I'm trying to generate some synthetic data using SDV's CTGAN. But the code terminates midway due to memory overflow. My dataset size is 195634 (rows) x 24 (columns) and my system has a 64 GiB memory capacity. While running fit, the memory overflows

What I already tried

from sdv.single_table import CTGANSynthesizer

synthesizer = CTGANSynthesizer(metadata, verbose=True)
synthesizer.fit(df)

synthetic_data = synthesizer.sample(num_rows=10)

This is my error

---------------------------------------------------------------------------
TerminatedWorkerError                     Traceback (most recent call last)
Cell In[37], line 4
      1 from sdv.single_table import CTGANSynthesizer
      3 synthesizer = CTGANSynthesizer(metadata, verbose=True)
----> 4 synthesizer.fit(df)
      6 synthetic_data = synthesizer.sample(num_rows=10)

File [~/anaconda3/envs/synthetic/lib/python3.8/site-packages/sdv/single_table/base.py:457](https://vscode-remote+ssh-002dremote-002bcompute-002e1689064242436753780.vscode-resource.vscode-cdn.net/home/synthetic_data/~/anaconda3/envs/synthetic/lib/python3.8/site-packages/sdv/single_table/base.py:457), in BaseSynthesizer.fit(self, data)
    455 self._random_state_set = False
    456 processed_data = self._preprocess(data)
--> 457 self.fit_processed_data(processed_data)

File [~/anaconda3/envs/synthetic/lib/python3.8/site-packages/sdv/single_table/base.py:441](https://vscode-remote+ssh-002dremote-002bcompute-002e1689064242436753780.vscode-resource.vscode-cdn.net/home/synthetic_data/~/anaconda3/envs/synthetic/lib/python3.8/site-packages/sdv/single_table/base.py:441), in BaseSynthesizer.fit_processed_data(self, processed_data)
    434 def fit_processed_data(self, processed_data):
    435     """Fit this model to the transformed data.
    436 
    437     Args:
    438         processed_data (pandas.DataFrame):
    439             The transformed data used to fit the model to.
    440     """
--> 441     self._fit(processed_data)
    442     self._fitted = True
    443     self._fitted_date = datetime.datetime.today().strftime('%Y-%m-%d')
...
    392         self = None

TerminatedWorkerError: A worker process managed by the executor was unexpectedly terminated. This could be caused by a segmentation fault while calling the function or by an excessive memory usage causing the Operating System to kill the worker.

How to use SDV for datasets of this size then? Is there any provision for training the model incrementally on smaller subsets instead?

The text was updated successfully, but these errors were encountered:

npatki · 2023-04-20T14:45:53Z

Hi @saswat0, I'm curious if you can speak more about your use case. What are you hoping to use the synthetic data for?

We can definitely look into why this is happening with CTGAN. But do note that the SDV offers multiple different synthesizers outside of just CTGAN. Depending on your use case, another synthesizer might be a better option and it would still allow you to use all of the SDV features such as constraints, conditional sampling, etc.

DATA RECORDS:
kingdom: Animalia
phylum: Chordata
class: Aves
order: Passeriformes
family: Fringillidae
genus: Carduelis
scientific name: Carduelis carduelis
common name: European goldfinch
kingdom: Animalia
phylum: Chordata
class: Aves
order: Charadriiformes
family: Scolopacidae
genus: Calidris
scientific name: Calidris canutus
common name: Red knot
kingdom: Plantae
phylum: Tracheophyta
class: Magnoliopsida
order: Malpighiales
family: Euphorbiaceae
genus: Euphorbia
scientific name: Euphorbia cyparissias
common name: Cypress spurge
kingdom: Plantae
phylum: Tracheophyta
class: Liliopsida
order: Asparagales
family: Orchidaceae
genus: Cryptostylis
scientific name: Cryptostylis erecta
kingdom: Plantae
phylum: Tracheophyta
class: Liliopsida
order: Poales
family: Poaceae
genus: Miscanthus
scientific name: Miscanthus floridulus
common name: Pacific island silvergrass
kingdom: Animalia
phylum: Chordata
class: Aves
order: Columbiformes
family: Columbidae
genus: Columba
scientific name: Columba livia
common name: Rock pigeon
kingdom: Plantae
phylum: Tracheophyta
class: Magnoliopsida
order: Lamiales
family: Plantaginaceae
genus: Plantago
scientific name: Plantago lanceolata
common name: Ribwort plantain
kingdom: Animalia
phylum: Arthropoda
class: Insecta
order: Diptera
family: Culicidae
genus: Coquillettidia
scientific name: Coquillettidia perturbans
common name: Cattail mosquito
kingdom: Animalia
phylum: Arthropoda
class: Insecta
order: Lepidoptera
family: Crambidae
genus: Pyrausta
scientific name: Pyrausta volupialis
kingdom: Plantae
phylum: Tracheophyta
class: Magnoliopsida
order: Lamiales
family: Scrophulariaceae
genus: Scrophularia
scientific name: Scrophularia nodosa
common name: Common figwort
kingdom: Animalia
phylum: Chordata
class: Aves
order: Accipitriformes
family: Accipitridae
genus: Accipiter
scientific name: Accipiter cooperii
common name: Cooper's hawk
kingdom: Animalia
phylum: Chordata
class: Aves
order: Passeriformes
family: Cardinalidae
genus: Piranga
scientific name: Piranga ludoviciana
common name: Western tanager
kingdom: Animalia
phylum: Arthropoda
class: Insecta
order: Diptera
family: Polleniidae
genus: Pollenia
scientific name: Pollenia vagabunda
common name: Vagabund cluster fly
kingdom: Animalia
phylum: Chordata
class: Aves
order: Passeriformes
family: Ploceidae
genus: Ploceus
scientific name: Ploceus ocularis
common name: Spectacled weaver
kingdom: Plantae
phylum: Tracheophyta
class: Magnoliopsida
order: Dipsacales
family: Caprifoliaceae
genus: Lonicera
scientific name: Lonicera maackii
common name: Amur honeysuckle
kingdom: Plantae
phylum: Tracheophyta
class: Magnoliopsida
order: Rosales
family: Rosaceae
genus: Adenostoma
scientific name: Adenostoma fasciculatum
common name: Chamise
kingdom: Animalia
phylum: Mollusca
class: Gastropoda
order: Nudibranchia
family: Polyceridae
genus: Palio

WHAT YOU NEED TO DO:
a) In the thread about CTGAN running out of memory, how much memory does the poster's system have?
b) In the thread about CTGAN running out of memory, list every method that the traceback shows being called on self.
The listing comes from a separate source and is not part of the thread.

COMPLETE ANSWERS:
a) 64 GiB

b) _preprocess, fit_processed_data, _fit